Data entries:
____________________
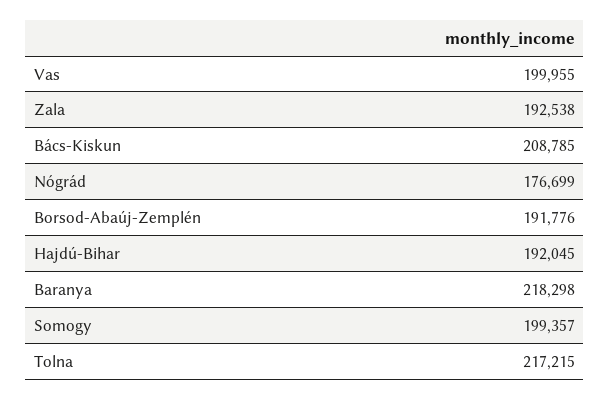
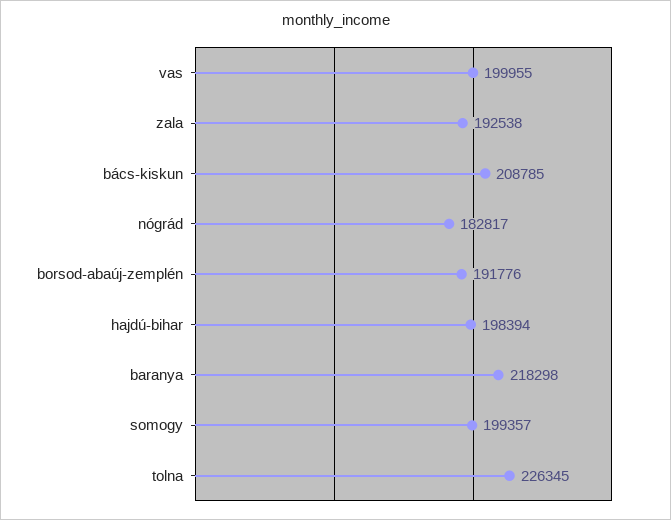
  {
    "Vas": 199955,
    "Zala": 192538,
    "Bács-Kiskun": 208785,
-   "Nógrád": 176699,
+   "Nógrád": 182817,
    "Borsod-Abaúj-Zemplén": 191776,
-   "Hajdú-Bihar": 192045,
+   "Hajdú-Bihar": 198394,
    "Baranya": 218298,
    "Somogy": 199357,
-   "Tolna": 217215
+   "Tolna": 226345
  }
____________________
PROBLEM TO WORK ON
The answer must restate every entry word for word, with the pictures left out.

ANSWER BELOW
  {
    "Vas": 199955,
    "Zala": 192538,
    "Bács-Kiskun": 208785,
-   "Nógrád": 176699,
+   "Nógrád": 182817,
    "Borsod-Abaúj-Zemplén": 191776,
-   "Hajdú-Bihar": 192045,
+   "Hajdú-Bihar": 198394,
    "Baranya": 218298,
    "Somogy": 199357,
-   "Tolna": 217215
+   "Tolna": 226345
  }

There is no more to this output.